--- DATA SECTION ---

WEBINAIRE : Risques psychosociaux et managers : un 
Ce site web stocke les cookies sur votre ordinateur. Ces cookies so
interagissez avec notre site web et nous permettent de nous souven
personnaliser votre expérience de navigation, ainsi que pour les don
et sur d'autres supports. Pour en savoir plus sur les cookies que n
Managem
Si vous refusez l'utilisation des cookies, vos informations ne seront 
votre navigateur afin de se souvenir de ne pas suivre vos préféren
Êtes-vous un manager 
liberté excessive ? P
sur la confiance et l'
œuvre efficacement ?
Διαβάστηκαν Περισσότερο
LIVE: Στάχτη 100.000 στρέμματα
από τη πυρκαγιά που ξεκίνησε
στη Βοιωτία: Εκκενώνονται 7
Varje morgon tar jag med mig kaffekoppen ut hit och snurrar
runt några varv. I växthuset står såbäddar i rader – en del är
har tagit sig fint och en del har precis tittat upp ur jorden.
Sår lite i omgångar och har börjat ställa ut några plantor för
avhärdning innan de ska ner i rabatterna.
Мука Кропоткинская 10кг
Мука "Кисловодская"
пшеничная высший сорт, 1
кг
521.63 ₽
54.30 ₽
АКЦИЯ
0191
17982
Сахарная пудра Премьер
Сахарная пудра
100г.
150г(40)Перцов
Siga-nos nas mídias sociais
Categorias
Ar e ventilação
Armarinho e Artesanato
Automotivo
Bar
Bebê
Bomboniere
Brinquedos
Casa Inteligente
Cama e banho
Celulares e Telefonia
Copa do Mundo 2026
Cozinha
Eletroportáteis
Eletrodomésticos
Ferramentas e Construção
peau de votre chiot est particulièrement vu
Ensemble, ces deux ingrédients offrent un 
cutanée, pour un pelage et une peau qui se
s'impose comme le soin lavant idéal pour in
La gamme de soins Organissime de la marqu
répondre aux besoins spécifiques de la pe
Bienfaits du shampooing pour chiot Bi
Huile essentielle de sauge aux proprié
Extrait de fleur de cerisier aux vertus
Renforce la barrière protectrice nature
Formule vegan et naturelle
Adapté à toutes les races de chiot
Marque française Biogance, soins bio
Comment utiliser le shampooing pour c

---

__WHAT THE EXERCISE ASKS__
May I have all of the records repeated exactly?

__PROBLEM SOLUTION__
WEBINAIRE : Risques psychosociaux et managers : un 
Ce site web stocke les cookies sur votre ordinateur. Ces cookies so
interagissez avec notre site web et nous permettent de nous souven
personnaliser votre expérience de navigation, ainsi que pour les don
et sur d'autres supports. Pour en savoir plus sur les cookies que n
Managem
Si vous refusez l'utilisation des cookies, vos informations ne seront 
votre navigateur afin de se souvenir de ne pas suivre vos préféren
Êtes-vous un manager 
liberté excessive ? P
sur la confiance et l'
œuvre efficacement ?
Διαβάστηκαν Περισσότερο
LIVE: Στάχτη 100.000 στρέμματα
από τη πυρκαγιά που ξεκίνησε
στη Βοιωτία: Εκκενώνονται 7
Varje morgon tar jag med mig kaffekoppen ut hit och snurrar
runt några varv. I växthuset står såbäddar i rader – en del är
har tagit sig fint och en del har precis tittat upp ur jorden.
Sår lite i omgångar och har börjat ställa ut några plantor för
avhärdning innan de ska ner i rabatterna.
Мука Кропоткинская 10кг
Мука "Кисловодская"
пшеничная высший сорт, 1
кг
521.63 ₽
54.30 ₽
АКЦИЯ
0191
17982
Сахарная пудра Премьер
Сахарная пудра
100г.
150г(40)Перцов
Siga-nos nas mídias sociais
Categorias
Ar e ventilação
Armarinho e Artesanato
Automotivo
Bar
Bebê
Bomboniere
Brinquedos
Casa Inteligente
Cama e banho
Celulares e Telefonia
Copa do Mundo 2026
Cozinha
Eletroportáteis
Eletrodomésticos
Ferramentas e Construção
peau de votre chiot est particulièrement vu
Ensemble, ces deux ingrédients offrent un 
cutanée, pour un pelage et une peau qui se
s'impose comme le soin lavant idéal pour in
La gamme de soins Organissime de la marqu
répondre aux besoins spécifiques de la pe
Bienfaits du shampooing pour chiot Bi
Huile essentielle de sauge aux proprié
Extrait de fleur de cerisier aux vertus
Renforce la barrière protectrice nature
Formule vegan et naturelle
Adapté à toutes les races de chiot
Marque française Biogance, soins bio
Comment utiliser le shampooing pour c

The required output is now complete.